Darüber hinaus sieht er in der Steuerung der Abgasrückführung eine unzulässige Abschalteinrichtung und behauptet, der Hersteller Daimler habe diese Funktion dem Kraftfahrzeugbundesamt (KBA) gezielt vorenthalten und verschleiert. Mit seiner Klage verlangte der Kläger die Erstattung des gezahlten Kaufpreises abzüglich einer Nutzungsentschädigung, Zug um Zug gegen Herausgabe und Übereignung des Fahrzeugs. Die Klage hatte bereits in den Vorinstanzen keinen Erfolg.
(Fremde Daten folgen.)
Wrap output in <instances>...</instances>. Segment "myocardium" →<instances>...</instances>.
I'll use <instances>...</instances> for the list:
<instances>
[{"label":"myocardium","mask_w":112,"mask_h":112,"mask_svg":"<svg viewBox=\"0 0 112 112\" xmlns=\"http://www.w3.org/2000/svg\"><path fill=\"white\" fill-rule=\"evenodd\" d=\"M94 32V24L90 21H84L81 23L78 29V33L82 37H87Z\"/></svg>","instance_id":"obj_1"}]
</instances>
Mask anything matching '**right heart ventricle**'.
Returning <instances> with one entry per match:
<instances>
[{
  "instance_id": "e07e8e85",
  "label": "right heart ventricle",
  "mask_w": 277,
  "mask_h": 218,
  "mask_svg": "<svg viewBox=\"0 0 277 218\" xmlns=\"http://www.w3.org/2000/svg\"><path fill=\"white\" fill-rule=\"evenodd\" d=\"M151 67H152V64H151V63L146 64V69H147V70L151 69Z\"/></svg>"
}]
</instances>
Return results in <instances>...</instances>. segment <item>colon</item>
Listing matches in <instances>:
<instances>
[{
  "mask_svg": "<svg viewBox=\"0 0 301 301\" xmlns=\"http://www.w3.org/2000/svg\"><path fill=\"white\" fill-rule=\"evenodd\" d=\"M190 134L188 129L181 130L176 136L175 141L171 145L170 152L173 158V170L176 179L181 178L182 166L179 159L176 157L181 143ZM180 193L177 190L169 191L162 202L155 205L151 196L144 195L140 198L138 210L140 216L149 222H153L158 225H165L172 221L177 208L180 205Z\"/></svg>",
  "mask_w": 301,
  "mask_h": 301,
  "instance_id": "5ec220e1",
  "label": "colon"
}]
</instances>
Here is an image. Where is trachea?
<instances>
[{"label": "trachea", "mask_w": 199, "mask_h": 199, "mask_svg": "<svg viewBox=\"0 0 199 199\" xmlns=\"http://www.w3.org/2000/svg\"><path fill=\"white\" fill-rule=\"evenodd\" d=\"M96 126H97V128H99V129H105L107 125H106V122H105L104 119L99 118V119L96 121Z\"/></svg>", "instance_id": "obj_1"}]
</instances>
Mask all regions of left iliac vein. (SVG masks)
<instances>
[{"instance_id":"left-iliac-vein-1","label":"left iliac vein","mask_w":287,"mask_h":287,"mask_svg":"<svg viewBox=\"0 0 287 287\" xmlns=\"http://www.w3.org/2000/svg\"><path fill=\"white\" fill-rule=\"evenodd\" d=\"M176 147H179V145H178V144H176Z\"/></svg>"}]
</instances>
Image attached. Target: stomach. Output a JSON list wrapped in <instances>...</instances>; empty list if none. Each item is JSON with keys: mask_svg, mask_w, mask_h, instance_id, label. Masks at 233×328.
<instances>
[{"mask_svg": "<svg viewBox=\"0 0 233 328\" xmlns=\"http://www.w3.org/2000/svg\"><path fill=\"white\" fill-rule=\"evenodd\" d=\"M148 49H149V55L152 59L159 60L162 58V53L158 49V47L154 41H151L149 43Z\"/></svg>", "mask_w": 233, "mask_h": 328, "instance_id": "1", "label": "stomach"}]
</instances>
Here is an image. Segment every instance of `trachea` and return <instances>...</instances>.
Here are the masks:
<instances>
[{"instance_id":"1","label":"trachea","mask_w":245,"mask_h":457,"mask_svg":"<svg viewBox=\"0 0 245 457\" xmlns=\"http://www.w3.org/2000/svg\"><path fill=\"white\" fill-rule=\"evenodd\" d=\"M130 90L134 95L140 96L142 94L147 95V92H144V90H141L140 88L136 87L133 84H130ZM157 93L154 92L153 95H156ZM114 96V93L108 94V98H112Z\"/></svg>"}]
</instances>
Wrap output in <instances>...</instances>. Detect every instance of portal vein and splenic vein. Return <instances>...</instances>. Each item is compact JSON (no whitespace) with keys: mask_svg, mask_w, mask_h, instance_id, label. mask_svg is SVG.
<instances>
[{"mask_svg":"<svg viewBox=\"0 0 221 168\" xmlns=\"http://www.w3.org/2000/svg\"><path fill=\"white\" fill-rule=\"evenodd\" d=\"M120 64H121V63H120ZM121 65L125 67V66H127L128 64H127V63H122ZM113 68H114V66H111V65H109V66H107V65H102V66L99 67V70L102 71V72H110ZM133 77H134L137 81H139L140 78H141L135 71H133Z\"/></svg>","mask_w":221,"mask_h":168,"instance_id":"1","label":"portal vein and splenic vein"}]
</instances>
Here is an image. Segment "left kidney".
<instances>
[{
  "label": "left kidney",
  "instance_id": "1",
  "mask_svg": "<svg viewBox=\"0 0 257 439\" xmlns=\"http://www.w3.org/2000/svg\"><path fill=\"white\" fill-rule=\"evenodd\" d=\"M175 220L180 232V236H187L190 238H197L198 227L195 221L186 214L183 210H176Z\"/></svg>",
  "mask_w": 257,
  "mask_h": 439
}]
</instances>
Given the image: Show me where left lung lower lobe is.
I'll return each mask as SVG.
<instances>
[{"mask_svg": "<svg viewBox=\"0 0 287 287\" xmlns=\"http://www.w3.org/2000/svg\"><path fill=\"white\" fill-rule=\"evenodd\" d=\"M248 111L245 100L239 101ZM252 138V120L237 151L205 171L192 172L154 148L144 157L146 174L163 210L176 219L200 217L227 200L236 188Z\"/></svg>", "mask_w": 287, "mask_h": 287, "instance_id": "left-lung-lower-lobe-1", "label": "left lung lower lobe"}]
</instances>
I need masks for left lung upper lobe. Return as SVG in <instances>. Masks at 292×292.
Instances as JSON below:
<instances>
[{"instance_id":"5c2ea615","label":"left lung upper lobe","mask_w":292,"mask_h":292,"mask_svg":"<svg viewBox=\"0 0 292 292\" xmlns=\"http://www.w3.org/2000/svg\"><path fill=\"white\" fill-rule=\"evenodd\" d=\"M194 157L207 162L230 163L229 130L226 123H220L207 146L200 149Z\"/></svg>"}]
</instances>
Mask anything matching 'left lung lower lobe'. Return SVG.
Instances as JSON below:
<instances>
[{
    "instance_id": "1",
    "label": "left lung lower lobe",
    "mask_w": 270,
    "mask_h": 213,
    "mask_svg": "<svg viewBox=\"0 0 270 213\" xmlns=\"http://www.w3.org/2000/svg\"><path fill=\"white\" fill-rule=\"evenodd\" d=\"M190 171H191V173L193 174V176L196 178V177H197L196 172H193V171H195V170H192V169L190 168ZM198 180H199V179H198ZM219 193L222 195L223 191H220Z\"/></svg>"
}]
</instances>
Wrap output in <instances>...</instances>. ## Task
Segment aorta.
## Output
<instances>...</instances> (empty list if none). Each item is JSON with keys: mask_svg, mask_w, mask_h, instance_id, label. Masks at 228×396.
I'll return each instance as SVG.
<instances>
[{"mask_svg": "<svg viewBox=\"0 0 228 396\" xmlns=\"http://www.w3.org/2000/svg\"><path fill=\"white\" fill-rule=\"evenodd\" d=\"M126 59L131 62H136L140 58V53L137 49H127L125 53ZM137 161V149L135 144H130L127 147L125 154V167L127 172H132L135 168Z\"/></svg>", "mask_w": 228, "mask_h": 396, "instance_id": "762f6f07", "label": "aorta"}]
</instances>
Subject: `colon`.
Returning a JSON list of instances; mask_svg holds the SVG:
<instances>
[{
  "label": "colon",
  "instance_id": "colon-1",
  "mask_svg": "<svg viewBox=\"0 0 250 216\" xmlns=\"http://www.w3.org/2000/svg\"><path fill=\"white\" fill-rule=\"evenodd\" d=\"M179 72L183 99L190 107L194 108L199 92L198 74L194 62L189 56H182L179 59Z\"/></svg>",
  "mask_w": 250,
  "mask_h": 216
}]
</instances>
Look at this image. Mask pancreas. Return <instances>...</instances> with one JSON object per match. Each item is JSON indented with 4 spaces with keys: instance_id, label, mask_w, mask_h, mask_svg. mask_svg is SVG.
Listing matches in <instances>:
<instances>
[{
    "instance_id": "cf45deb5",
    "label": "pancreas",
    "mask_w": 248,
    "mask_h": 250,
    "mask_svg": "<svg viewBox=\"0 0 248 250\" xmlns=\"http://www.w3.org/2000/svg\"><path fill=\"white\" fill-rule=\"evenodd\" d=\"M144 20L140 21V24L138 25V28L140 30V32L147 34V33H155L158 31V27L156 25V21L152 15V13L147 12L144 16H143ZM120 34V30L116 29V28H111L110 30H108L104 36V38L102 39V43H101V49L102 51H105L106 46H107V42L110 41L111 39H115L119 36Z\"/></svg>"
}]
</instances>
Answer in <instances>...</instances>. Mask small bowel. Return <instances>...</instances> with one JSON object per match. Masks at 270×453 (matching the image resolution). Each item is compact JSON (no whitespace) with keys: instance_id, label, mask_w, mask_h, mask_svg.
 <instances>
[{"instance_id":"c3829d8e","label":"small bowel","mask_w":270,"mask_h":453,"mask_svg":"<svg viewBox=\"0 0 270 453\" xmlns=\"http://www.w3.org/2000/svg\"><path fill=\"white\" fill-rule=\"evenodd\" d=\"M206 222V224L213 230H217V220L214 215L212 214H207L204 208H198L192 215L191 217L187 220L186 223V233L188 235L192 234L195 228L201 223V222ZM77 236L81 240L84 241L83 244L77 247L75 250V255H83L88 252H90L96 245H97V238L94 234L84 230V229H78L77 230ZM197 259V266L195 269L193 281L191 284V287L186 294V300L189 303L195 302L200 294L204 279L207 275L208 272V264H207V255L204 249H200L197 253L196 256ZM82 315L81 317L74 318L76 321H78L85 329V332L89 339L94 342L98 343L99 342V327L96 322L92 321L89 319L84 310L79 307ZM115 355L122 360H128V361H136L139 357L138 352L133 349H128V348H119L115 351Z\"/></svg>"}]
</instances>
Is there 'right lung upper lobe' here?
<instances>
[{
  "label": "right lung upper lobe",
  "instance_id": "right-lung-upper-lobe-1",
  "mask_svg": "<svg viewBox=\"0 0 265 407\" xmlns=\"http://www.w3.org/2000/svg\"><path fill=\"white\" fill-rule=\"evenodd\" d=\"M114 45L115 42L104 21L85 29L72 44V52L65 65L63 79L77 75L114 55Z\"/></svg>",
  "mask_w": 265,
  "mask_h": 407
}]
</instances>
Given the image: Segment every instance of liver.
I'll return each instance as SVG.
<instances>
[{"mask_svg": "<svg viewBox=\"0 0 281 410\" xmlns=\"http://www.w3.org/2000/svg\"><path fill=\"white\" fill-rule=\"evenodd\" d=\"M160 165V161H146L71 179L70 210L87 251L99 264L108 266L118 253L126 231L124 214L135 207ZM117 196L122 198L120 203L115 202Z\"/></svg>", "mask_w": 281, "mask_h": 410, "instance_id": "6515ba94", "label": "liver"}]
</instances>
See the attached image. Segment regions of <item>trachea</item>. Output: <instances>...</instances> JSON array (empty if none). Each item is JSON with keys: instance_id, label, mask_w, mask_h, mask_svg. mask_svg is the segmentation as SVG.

„Das Inverkehrbringen des vom Kläger erworbenen Fahrzeugs sei unabhängig von der objektiven Rechtmäßigkeit oder Rechtswidrigkeit des in der Motorsteuerung installierten "Thermofensters" weder als sittenwidrige Handlung einzustufen noch ergebe sich daraus der erforderliche Schädigungsvorsatz der Beklagten“, lassen die Höchstrichter wissen.
Klage an OLG zurückverwiesen
Die Karlsruher Richter haben allerdings nicht abschließend über die Klage entschieden, sondern sie an das Oberlandesgericht zurückverwiesen. Dieses soll sich nun mit dem Vorwurf des Klägers befassen, dass Daimler im Zulassungsverfahren unzutreffende Angaben über die "Arbeitsweise" der Abgasreinigung gemacht haben soll. Der Konzern teilte mit, dass er "zuversichtlich" sei, dass das Oberlandesgericht die Klage abweisen werde.
„Das könnte auch dazu führen, dass Daimler sich zur Funktionsweise der Thermofenster äußern muss bzw. auch darlegen muss, welche Informationen dem KBA vorgelegt wurden. Bisher hat Daimler in solchen Fällen den Gerichten nur größtenteils geschwärzte und damit unbrauchbare Unterlagen vorgelegt“, führt Anda-Geschäftsführer Darius Forghani aus.
Was bedeutet das Urteil für Betroffene?
Mit ihrer Einschätzung bestätigt der BGH, dass Verbraucher den Kauf eines Fahrzeugs mit Thermofenster nicht automatisch rückabwickeln oder Schadenersatz fordern können. „Die obersten deutschen Zivilrichter weisen deutlich darauf hin, dass dem Hersteller eine arglistige Täuschung nachgewiesen werden muss. Dies gilt auch unter Berücksichtigung des Urteils des Europäischen Gerichtshofes (EuGH) vom 17.12.2020, welches festgestellt hatte, dass auch Thermofenster illegale Abschalteinrichtungen sein können und damit unter Umständen gegen EU-Recht verstoßen“, wie Anda-Geschäftsführer Andreas Peschel erläutert.